As published in Scotsman Guide's Residential Edition, January 2010.
Government programs aimed at easing the housing crisis have centered on getting people out of bad loans through loan modifications. In theory, this seems like an ideal solution because it allows homeowners to stay in their homes with lower mortgage payments.
Unfortunately, expecting loan modifications to be a comprehensive solution to the foreclosure crisis isn't realistic. In light of this, short sales -- in which a home is worth less than its borrower's outstanding balance, which lenders discount in exchange for sales proceeds -- increasingly represent the foreclosure-prevention option of choice.
Why not loan mods?
Loan mods must be affordable, a tall order when dealing with many loans made before the downturn with products that were interest-only or provided for negative amortization. In addition, job losses or other economic misfortunes also can put loan mods out of reach for many homeowners.

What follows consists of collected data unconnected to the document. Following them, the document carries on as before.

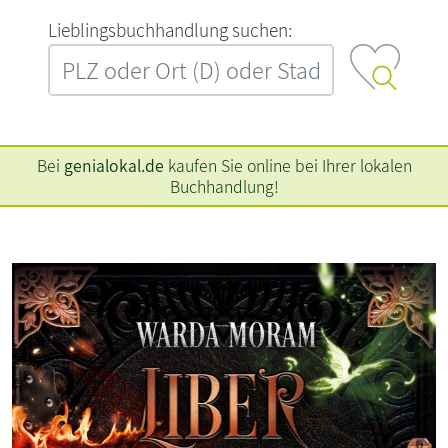
L‍i‍e‍b‍l‍i‍n‍g‍s‍b‍u‍c‍h‍h‍a‍n‍d‍l‍u‍n‍g‍ ‍s‍u‍c‍h‍e‍n‍:‍
Bei
genialokal.de
kaufen Sie online bei Ihrer lokalen
Buchhandlung!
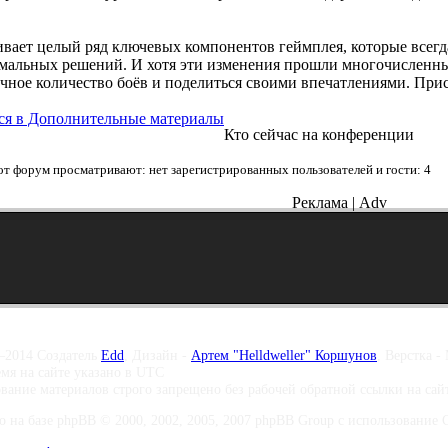
агивает целый ряд ключевых компонентов геймплея, которые вс
имальных решений. И хотя эти изменения прошли многочисленные
очное количество боёв и поделиться своими впечатлениями. При
ся в Дополнительные материалы
Кто сейчас на конференции
от форум просматривают: нет зарегистрированных пользователей и гости: 4
Реклама | Adv
–2014 Создатель
Edd
, Дизайн -
Артем "Helldweller" Коршунов
, Верстка -
емя на сайте указано в UTC
вание материалов строго запрещено без рабочей обратной ссылки на са
о на базе phpBB © 2000, 2002, 2005, 2007 phpBB Group с использование Co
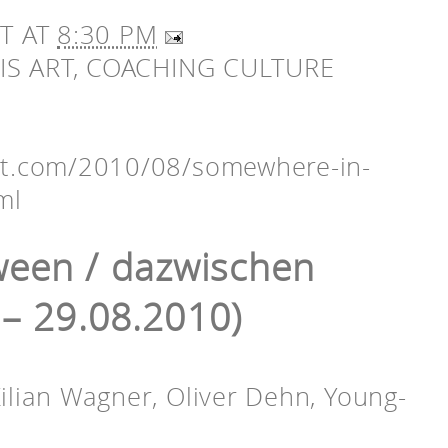
RT
AT
8:30 PM
IS ART
,
COACHING CULTURE
pot.com/2010/08/somewhere-in-
ml
een / dazwischen
 – 29.08.2010)
Kilian Wagner, Oliver Dehn, Young-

Moreover, for homeowners who negotiate a modification successfully, the recidivism rate is alarmingly high. Without a principal reduction, modifications often don't address the negative equity created by declining home values.
Negative equity is one of the biggest hindrances to successful loan mods because lenders generally intend to keep unpaid principal balances intact. This past summer, Deutsche Bank estimated approximately 14 million U.S. homeowners had negative equity and projected 25 million homeowners could be in that camp by the first quarter of 2011. The considerable size of the problem -- as many as 48 percent of mortgages could eventually be upside down, according to the report -- mandates solutions other than loan mods. Conservative underwriting criteria add to this need by stilting homeowners' ability to realize effective modifications.
For homeowners unable to achieve meaningful modifications, short sales could be the best bet. Because of this, mortgage brokers can benefit from understanding how to find success with short sales and short-sale providers.
Short sales and risks
The 2009 announcement of the Obama administration's Foreclosure Alternatives Program validated short sales as a viable and desirable alternative to foreclosures. Among other things, the program establishes incentives for servicers and others to complete short sales.
The National Association of Realtors also has taken up the short-sale cause, providing training and guidance to its real estate agents. According to a CNNMoney.com article from May 2008, lenders have lost an average of 40 percent of a mortgage's value on loans that go into foreclosure compared to 19 percent of the value on short sales.
Despite these statistics and growing support for short sales as a viable solution to the foreclosure crisis, short sales have an appalling close rate. Two of the most commonly cited pitfalls are:
1. Lender delays that ultimately result in losing the buyers; and
2. Inexperienced real estate agents unable to manage the process and effectively negotiate with the lender.
These factors could make many mortgage brokers understandably cautious about such transactions.